Tuesday, May 21, 2013

What Maisie Knew ... my take on the Henry James' classic


What Maisie Knew is quite an old book - published in 1897 - but its' subject matter is just as timely in 2013 as ever. The inspiration for a new film starring Julianne Moore, Alexander Skarsgard, Steve Coogan, Joanna Vanderham and scene stealing Onata Aprile, here's the overview of the novel's storyline from Barnes and Noble.
"After her parents’ bitter divorce, young Maisie Farange finds herself shuttled between her selfish mother and vain father, who value her only as a means for provoking each other. Maisie—solitary, observant, and wise beyond her years—is drawn into an increasingly entangled adult world of intrigue and sexual betrayal until she is finally compelled to choose her own future. Published in 1897 as Henry James was experimenting with narrative technique and fascinated by the idea of the child’s-eye view, What Maisie Knew is a subtle yet devastating portrayal of an innocent adrift in a corrupt society."

My take on the book
While I read and loved Portrait of a Lady in my youth, these days I find Henry James' language a bit too archaic and convoluted; it's tedious to have to read and re-read some of James' more ambitious sentences several times before moving on! And moving on is quite often more of the same. Poor Maisie, when she's not being forgotten, she's constantly being pulled back and forth between fathers and mothers, governesses and stepfathers, in six months rotation periods; she's been exposed to a wide variety of bad behavior which only Mrs.Wix - her governess from her mother's household - and her stepfather Sir Claude seem the least bit concerned.

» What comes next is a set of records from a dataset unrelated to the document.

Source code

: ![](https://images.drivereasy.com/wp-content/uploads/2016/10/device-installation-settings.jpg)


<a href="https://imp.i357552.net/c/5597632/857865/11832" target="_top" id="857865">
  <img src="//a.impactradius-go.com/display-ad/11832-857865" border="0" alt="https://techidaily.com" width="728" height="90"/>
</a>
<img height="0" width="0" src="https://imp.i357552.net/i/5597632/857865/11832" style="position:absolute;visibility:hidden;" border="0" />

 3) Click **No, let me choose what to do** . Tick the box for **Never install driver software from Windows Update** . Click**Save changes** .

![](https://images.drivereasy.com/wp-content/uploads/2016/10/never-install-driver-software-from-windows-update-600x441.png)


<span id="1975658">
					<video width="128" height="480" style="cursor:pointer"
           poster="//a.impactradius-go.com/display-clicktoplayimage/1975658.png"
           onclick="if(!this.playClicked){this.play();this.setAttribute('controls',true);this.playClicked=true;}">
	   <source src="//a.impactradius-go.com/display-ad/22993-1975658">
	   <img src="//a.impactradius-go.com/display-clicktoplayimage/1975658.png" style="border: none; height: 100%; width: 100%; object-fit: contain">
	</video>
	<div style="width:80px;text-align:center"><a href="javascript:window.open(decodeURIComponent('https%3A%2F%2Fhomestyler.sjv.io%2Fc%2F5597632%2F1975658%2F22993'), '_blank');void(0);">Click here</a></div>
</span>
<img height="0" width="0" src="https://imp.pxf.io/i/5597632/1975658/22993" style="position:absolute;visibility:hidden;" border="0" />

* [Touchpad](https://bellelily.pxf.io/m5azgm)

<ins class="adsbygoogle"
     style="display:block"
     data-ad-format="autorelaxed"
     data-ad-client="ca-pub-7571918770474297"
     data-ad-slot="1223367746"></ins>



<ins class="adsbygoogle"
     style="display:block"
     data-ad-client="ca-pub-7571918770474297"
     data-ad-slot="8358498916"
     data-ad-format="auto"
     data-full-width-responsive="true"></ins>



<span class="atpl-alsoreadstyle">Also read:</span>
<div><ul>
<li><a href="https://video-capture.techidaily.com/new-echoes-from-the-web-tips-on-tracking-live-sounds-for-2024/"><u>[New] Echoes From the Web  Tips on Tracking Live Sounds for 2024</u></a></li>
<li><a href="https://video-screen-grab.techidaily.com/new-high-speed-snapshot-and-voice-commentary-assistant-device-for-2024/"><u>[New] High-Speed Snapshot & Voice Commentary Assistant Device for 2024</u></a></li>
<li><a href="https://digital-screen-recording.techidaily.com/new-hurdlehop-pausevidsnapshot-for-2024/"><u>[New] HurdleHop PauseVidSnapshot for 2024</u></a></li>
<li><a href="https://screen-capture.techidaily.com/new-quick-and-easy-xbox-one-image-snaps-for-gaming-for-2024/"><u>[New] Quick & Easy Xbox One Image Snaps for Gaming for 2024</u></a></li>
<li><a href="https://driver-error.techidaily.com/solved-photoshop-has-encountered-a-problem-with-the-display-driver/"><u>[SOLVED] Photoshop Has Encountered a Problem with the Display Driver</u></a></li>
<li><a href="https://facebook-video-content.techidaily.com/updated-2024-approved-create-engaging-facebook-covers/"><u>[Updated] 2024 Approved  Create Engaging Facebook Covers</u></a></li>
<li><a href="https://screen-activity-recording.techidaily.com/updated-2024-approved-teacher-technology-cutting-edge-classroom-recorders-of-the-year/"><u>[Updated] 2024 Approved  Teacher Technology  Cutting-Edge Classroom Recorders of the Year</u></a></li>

Maisie, constantly questioned by each parent about the other, learns quickly how best to couch her answers. Let's speak plainly; her self-obsessed mother is more concerned with securing new lovers than worrying where or how, her daughter is. Her father, similarly self-centered, gets to have it off with his daughter's pretty young governess; by marrying Miss Overmore he has convenient built-in child care and the worry of Maisie off his shoulders.  Miss Overmore and Mrs.Wix both rely on Maisie as a means to a living and a place to sleep. To put it crudely; no one gives a crap about the child except as she affects them. Sir Claude has genuine feelings for Maisie but he's little more than a kept man, with no money of his own, and helpless to change his nature.

cover art by Edward Gorey
In the novella, James wants us to know only 'what Maisie knew' nothing more or less; the constant question in the reader's mind, as adults talk over, around and far too much, directly to, Maisie,  is just what six year old Maisie does know and what does she make of what she's seen? How much does she understand the choices the adults in her life make, and what does she imagine those choices say about their feelings for her?

Maisie's welfare is a thin pretext for the adults in Maisie's world satisfying their own needs - ultimately every one in the book disappoints us, but not Maisie. All the while she's been watching, listening, learning; she accepts her lot at the story's end with a shrug. It's heartbreaking to see how little mind she pays, as if she had already assessed her value, the pure simple power of her innocence, and realized she could never compete against the temptations of the adult sexual world.

While I found the idea at the heart of the novel very compelling in its' contemporary nature, the experience of reading the book was - for me - just too exhausting to highly recommend it.

Will it make a good movie? Yes! Nancy Doyne has written an adaptation that captures the essence of the story but completely contemporized it. I've just seen the film and aim to get my take up shortly but in a word. LOVE. And obviously, loads better than the book.

Side note: As shocking, appalling and heartbreaking as Maisie's treatment in the novel, even more disturbing to me were the hateful words James put in Maisie's mouth to describe her father's newest 'friend'.
"Maisie in truth almost gasped in her own; this was with the fuller perception that she was brown indeed. She literally struck the child as more as an animal than a 'real' lady; she might have been a clever frizzled poodle in a frill or a dreadful human monkey in a spangled petticoat." 
I was so surprised by the inherent racism that I googled James only to learn to my horror that his nonfiction look at America - The American Scene - is rife with it. I'm depressed by my own ignorance about James; but how disappointing to see that level of ignorance put forth by a supposed intellectual!
Why should I want to read anything else by this bigoted old gasbag???

2 comments:

  1. Oh, Sim. Tell us how you really feel. Get review of the book. I'll stick with the movie.

    ReplyDelete
    Replies
    1. That should have said "great review of the book."